The main challenges facing the American strategy and administration however, remain focused today in two vital areas: the Southern belt of America including the Central and Southern Americas, and the Asian sphere with the rising powers of China and India, which observers consider the area that will define the future of the world order.
With the accession to power of the Aymara Indian Evo Morales in Bolivia, the breadth of opposition towards the US in Latin American countries has widened, overrun by a leftist current that has adopted the fight against unilateral imperialism against its strong northern neighbor. So now, we find the Venezuelan president Hugo Chavez buttressing his local position after the December general elections. He directed his campaign with full power against “American imperialism” calling for the unification of Latin America in the face of American hegemony, considering himself a successor to the former Chilean leader Allende who was deposed by a CIA orchestrated coup in 1973.
In Brazil, Lola Da Silva whose leftist rule is somewhat close to the communists uses a radical revolutionary discourse not essentially different to that of Chavez. The same goes for president Nestor Kirchner of Argentina who opposes the “liberal economics” and the “dictatorship of the international monetary funds” that are sponsored by the USA. In Uruguay, President Tabare Vazquez is also becoming very close to the anti- American left.
In Mexico, the recent polls indicated a high possibility that the radical left represented by Andres Manuel Lopez Obrador, the candidate of the Mexican Party of Democratic Revolution, may well be elected as president in next July’s elections. The same leftist trend is expected to win the upcoming August 2006 elections in Peru, and the November 2006 elections in Nicaragua. The left has already succeeded in Chile after the victory of an alliance of leftist parties led by the female leftist leader Michelle Bachelet in the general elections.
Thus, the Cuban leader Fidel Castro no longer remains an “isolated besieged monster” in South America. He now has a number of allies in a region that seems to be overwhelmed by a combined wave of leftist ideologies and powerful nationalist sentiments, and that focuses its attack on globalization.

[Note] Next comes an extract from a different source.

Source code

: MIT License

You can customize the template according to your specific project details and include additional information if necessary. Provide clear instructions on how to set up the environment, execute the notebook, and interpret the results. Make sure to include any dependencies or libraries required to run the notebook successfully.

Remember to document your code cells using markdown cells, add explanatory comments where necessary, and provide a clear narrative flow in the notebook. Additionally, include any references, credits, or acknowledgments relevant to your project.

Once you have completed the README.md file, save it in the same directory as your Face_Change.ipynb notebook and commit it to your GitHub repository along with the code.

In Asia, the marked trend is the regional alliance between China, India and Russia, the latter despite in Europe, plays a fundamental role in Asia. This alliance does not aim directly at challenging the USA however; it represents a new clear regional trend. The alliance seeks to revive the old Eurasian project that Russia aspired to. It also builds a global hegemony through an Asian wide partnership that will eventually attract the rest of Asia’s rising powers (including the 10 nations of ASEAN) that came together last December in Malaysia, in addition to India, China, South Korea, and Japan. The only matter that obstructs the expansion is the old and continuous Japanese suspicion of China and the consequent Japanese strategy to maintain its traditional allegiance to the USA.
The significant feature of this new reconciliation is the Chinese–Indian rapprochement, which has a strong potential for close alliance after the initial April 2005 settlement of border disputes. Such concordance between the two giants could radically alter the region’s strategic balance. Meanwhile, China and Russia are becoming closer through the agreement that they should confront the increasing American attempts to infiltrate Central Asia that started with the invasion of Afghanistan back in 2001. In this context, one could understand the Chinese decision to establish the Shanghai organization that included Russia, Kazakhstan, Tajikistan, Uzbekistan, and Kyrgyzstan. The differences between Russia and China on one hand, and the USA on the other hand concerning the Iranian nuclear crisis revealed the larger strategic differences between these powers in the Asian domain.
However, these Asian and Latin American trends could not yet indicate a new bipolar or multi polar world order. It merely reveals a world order of “varied circles of powers” that are still being established that is, a decentralized new world order to come. The conflict between traditional sovereignties of the nation, state on one hand, and the economic and strategic partnerships on the other, will play a decisive role in the new world order. In addition to this conflict, the cultural factors will also be influential.
It remains true to say that the USA still controls elements of strategic excellence and that its global position is secure, however, its administration of international crises has proven the limits to its role in forming and controlling the international system, which it has sought to build, since the end of the cold war. It has also revealed the American weakness in its ability in attracting nations to its value system, or what the American political science literature terms as the “American soft power.” This irony presents a complicated dilemma to the American strategic mind, which has only recently begun to break from the blow of September 11, which has imprisoned the mind within the limits of an extreme rightist discourse.